• [課題]
次の資料のすべての行を、一字も変えずにそのまま出力してください。
--
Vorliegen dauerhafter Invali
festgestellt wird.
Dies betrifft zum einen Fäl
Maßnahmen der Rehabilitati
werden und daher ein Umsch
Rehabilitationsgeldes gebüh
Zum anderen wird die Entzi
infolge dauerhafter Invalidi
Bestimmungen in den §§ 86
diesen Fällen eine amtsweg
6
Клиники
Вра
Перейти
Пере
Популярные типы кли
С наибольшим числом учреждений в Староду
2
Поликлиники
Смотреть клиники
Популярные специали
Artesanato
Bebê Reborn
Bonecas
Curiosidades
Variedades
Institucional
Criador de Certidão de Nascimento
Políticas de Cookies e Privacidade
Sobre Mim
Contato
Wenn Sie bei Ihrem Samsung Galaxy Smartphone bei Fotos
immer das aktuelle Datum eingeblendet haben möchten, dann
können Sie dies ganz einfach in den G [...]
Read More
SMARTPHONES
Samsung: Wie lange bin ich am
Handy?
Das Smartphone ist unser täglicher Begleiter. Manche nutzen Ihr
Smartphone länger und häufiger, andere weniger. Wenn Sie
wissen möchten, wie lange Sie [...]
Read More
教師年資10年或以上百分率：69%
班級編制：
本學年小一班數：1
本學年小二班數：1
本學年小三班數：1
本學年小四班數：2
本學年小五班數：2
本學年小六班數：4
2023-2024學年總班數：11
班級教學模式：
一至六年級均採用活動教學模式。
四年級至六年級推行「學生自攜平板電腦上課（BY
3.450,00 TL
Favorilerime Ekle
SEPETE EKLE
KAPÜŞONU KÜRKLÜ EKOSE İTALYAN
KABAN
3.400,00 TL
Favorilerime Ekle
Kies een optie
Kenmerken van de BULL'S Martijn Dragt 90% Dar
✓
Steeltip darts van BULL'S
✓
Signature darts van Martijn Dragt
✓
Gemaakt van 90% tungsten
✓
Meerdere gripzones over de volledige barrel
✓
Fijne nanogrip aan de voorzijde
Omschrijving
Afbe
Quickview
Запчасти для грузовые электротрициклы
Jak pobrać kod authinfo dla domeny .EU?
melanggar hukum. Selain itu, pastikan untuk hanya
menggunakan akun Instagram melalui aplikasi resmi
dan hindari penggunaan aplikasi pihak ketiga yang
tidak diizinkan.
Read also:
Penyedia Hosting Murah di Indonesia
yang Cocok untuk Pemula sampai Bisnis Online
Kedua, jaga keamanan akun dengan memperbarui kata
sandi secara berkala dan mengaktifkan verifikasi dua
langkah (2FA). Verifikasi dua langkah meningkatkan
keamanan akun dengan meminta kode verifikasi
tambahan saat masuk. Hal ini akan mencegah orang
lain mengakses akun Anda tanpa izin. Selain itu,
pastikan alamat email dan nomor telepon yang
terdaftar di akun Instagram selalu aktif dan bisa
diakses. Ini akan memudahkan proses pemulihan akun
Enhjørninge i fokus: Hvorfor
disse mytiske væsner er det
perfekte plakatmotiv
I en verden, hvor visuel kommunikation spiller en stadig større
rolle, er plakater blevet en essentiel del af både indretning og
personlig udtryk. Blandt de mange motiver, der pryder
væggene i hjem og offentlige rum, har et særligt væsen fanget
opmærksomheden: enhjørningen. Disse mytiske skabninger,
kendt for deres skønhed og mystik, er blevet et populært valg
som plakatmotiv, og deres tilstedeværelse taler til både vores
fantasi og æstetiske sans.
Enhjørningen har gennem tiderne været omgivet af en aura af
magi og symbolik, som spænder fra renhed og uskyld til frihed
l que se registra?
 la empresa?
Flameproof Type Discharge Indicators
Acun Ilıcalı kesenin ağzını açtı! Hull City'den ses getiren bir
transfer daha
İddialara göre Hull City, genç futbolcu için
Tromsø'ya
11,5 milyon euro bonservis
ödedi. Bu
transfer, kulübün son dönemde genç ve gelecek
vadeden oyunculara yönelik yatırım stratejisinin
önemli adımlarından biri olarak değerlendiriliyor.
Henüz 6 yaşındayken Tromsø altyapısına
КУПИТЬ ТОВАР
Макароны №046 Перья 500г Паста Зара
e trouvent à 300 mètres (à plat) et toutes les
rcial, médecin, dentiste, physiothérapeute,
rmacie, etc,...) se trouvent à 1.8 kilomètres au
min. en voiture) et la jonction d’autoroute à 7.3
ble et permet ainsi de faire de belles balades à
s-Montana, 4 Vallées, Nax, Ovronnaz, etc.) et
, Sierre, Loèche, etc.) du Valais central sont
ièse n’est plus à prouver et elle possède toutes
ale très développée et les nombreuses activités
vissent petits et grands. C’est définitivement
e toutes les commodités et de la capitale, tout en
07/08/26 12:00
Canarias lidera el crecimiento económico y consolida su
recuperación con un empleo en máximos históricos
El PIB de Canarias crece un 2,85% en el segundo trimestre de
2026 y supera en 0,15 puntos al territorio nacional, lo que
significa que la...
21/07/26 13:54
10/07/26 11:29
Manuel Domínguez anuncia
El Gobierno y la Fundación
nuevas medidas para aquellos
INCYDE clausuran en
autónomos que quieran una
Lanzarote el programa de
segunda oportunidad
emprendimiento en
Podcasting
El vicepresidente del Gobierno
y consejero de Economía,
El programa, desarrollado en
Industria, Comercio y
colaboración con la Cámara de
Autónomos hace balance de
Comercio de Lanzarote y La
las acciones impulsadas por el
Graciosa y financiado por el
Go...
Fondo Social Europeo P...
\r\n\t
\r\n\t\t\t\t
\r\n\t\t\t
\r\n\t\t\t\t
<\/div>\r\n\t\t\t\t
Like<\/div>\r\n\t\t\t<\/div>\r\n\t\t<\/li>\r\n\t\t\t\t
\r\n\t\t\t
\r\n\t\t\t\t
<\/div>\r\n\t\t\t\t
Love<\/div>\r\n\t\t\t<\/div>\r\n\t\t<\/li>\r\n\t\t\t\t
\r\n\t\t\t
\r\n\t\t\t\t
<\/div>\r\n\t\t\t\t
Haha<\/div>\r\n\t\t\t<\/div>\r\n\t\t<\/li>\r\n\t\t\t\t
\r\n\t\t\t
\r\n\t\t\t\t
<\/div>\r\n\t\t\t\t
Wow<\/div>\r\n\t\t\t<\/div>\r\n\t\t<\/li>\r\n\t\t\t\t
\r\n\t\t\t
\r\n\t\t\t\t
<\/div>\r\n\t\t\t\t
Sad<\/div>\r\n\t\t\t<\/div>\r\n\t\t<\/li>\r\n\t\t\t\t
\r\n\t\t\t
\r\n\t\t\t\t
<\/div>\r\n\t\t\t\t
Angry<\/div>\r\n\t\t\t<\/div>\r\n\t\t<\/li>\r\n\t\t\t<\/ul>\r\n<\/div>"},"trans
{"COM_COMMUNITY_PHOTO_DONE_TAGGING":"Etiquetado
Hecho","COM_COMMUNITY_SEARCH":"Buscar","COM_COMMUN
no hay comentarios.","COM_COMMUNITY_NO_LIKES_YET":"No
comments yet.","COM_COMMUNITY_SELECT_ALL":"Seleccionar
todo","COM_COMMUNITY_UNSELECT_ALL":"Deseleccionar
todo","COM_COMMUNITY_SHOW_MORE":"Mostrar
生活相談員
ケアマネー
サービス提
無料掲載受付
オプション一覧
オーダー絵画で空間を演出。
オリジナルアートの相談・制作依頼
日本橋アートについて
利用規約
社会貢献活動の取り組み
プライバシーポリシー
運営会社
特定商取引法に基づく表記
--
• [課題の結果]
Vorliegen dauerhafter Invali
festgestellt wird.
Dies betrifft zum einen Fäl
Maßnahmen der Rehabilitati
werden und daher ein Umsch
Rehabilitationsgeldes gebüh
Zum anderen wird die Entzi
infolge dauerhafter Invalidi
Bestimmungen in den §§ 86
diesen Fällen eine amtsweg
6
Клиники
Вра
Перейти
Пере
Популярные типы кли
С наибольшим числом учреждений в Староду
2
Поликлиники
Смотреть клиники
Популярные специали
Artesanato
Bebê Reborn
Bonecas
Curiosidades
Variedades
Institucional
Criador de Certidão de Nascimento
Políticas de Cookies e Privacidade
Sobre Mim
Contato
Wenn Sie bei Ihrem Samsung Galaxy Smartphone bei Fotos
immer das aktuelle Datum eingeblendet haben möchten, dann
können Sie dies ganz einfach in den G [...]
Read More
SMARTPHONES
Samsung: Wie lange bin ich am
Handy?
Das Smartphone ist unser täglicher Begleiter. Manche nutzen Ihr
Smartphone länger und häufiger, andere weniger. Wenn Sie
wissen möchten, wie lange Sie [...]
Read More
教師年資10年或以上百分率：69%
班級編制：
本學年小一班數：1
本學年小二班數：1
本學年小三班數：1
本學年小四班數：2
本學年小五班數：2
本學年小六班數：4
2023-2024學年總班數：11
班級教學模式：
一至六年級均採用活動教學模式。
四年級至六年級推行「學生自攜平板電腦上課（BY
3.450,00 TL
Favorilerime Ekle
SEPETE EKLE
KAPÜŞONU KÜRKLÜ EKOSE İTALYAN
KABAN
3.400,00 TL
Favorilerime Ekle
Kies een optie
Kenmerken van de BULL'S Martijn Dragt 90% Dar
✓
Steeltip darts van BULL'S
✓
Signature darts van Martijn Dragt
✓
Gemaakt van 90% tungsten
✓
Meerdere gripzones over de volledige barrel
✓
Fijne nanogrip aan de voorzijde
Omschrijving
Afbe
Quickview
Запчасти для грузовые электротрициклы
Jak pobrać kod authinfo dla domeny .EU?
melanggar hukum. Selain itu, pastikan untuk hanya
menggunakan akun Instagram melalui aplikasi resmi
dan hindari penggunaan aplikasi pihak ketiga yang
tidak diizinkan.
Read also:
Penyedia Hosting Murah di Indonesia
yang Cocok untuk Pemula sampai Bisnis Online
Kedua, jaga keamanan akun dengan memperbarui kata
sandi secara berkala dan mengaktifkan verifikasi dua
langkah (2FA). Verifikasi dua langkah meningkatkan
keamanan akun dengan meminta kode verifikasi
tambahan saat masuk. Hal ini akan mencegah orang
lain mengakses akun Anda tanpa izin. Selain itu,
pastikan alamat email dan nomor telepon yang
terdaftar di akun Instagram selalu aktif dan bisa
diakses. Ini akan memudahkan proses pemulihan akun
Enhjørninge i fokus: Hvorfor
disse mytiske væsner er det
perfekte plakatmotiv
I en verden, hvor visuel kommunikation spiller en stadig større
rolle, er plakater blevet en essentiel del af både indretning og
personlig udtryk. Blandt de mange motiver, der pryder
væggene i hjem og offentlige rum, har et særligt væsen fanget
opmærksomheden: enhjørningen. Disse mytiske skabninger,
kendt for deres skønhed og mystik, er blevet et populært valg
som plakatmotiv, og deres tilstedeværelse taler til både vores
fantasi og æstetiske sans.
Enhjørningen har gennem tiderne været omgivet af en aura af
magi og symbolik, som spænder fra renhed og uskyld til frihed
l que se registra?
 la empresa?
Flameproof Type Discharge Indicators
Acun Ilıcalı kesenin ağzını açtı! Hull City'den ses getiren bir
transfer daha
İddialara göre Hull City, genç futbolcu için
Tromsø'ya
11,5 milyon euro bonservis
ödedi. Bu
transfer, kulübün son dönemde genç ve gelecek
vadeden oyunculara yönelik yatırım stratejisinin
önemli adımlarından biri olarak değerlendiriliyor.
Henüz 6 yaşındayken Tromsø altyapısına
КУПИТЬ ТОВАР
Макароны №046 Перья 500г Паста Зара
e trouvent à 300 mètres (à plat) et toutes les
rcial, médecin, dentiste, physiothérapeute,
rmacie, etc,...) se trouvent à 1.8 kilomètres au
min. en voiture) et la jonction d’autoroute à 7.3
ble et permet ainsi de faire de belles balades à
s-Montana, 4 Vallées, Nax, Ovronnaz, etc.) et
, Sierre, Loèche, etc.) du Valais central sont
ièse n’est plus à prouver et elle possède toutes
ale très développée et les nombreuses activités
vissent petits et grands. C’est définitivement
e toutes les commodités et de la capitale, tout en
07/08/26 12:00
Canarias lidera el crecimiento económico y consolida su
recuperación con un empleo en máximos históricos
El PIB de Canarias crece un 2,85% en el segundo trimestre de
2026 y supera en 0,15 puntos al territorio nacional, lo que
significa que la...
21/07/26 13:54
10/07/26 11:29
Manuel Domínguez anuncia
El Gobierno y la Fundación
nuevas medidas para aquellos
INCYDE clausuran en
autónomos que quieran una
Lanzarote el programa de
segunda oportunidad
emprendimiento en
Podcasting
El vicepresidente del Gobierno
y consejero de Economía,
El programa, desarrollado en
Industria, Comercio y
colaboración con la Cámara de
Autónomos hace balance de
Comercio de Lanzarote y La
las acciones impulsadas por el
Graciosa y financiado por el
Go...
Fondo Social Europeo P...
\r\n\t
\r\n\t\t\t\t
\r\n\t\t\t
\r\n\t\t\t\t
<\/div>\r\n\t\t\t\t
Like<\/div>\r\n\t\t\t<\/div>\r\n\t\t<\/li>\r\n\t\t\t\t
\r\n\t\t\t
\r\n\t\t\t\t
<\/div>\r\n\t\t\t\t
Love<\/div>\r\n\t\t\t<\/div>\r\n\t\t<\/li>\r\n\t\t\t\t
\r\n\t\t\t
\r\n\t\t\t\t
<\/div>\r\n\t\t\t\t
Haha<\/div>\r\n\t\t\t<\/div>\r\n\t\t<\/li>\r\n\t\t\t\t
\r\n\t\t\t
\r\n\t\t\t\t
<\/div>\r\n\t\t\t\t
Wow<\/div>\r\n\t\t\t<\/div>\r\n\t\t<\/li>\r\n\t\t\t\t
\r\n\t\t\t
\r\n\t\t\t\t
<\/div>\r\n\t\t\t\t
Sad<\/div>\r\n\t\t\t<\/div>\r\n\t\t<\/li>\r\n\t\t\t\t
\r\n\t\t\t
\r\n\t\t\t\t
<\/div>\r\n\t\t\t\t
Angry<\/div>\r\n\t\t\t<\/div>\r\n\t\t<\/li>\r\n\t\t\t<\/ul>\r\n<\/div>"},"trans
{"COM_COMMUNITY_PHOTO_DONE_TAGGING":"Etiquetado
Hecho","COM_COMMUNITY_SEARCH":"Buscar","COM_COMMUN
no hay comentarios.","COM_COMMUNITY_NO_LIKES_YET":"No
comments yet.","COM_COMMUNITY_SELECT_ALL":"Seleccionar
todo","COM_COMMUNITY_UNSELECT_ALL":"Deseleccionar
todo","COM_COMMUNITY_SHOW_MORE":"Mostrar
生活相談員
ケアマネー
サービス提
無料掲載受付
オプション一覧
オーダー絵画で空間を演出。
オリジナルアートの相談・制作依頼
日本橋アートについて
利用規約
社会貢献活動の取り組み
プライバシーポリシー
運営会社
特定商取引法に基づく表記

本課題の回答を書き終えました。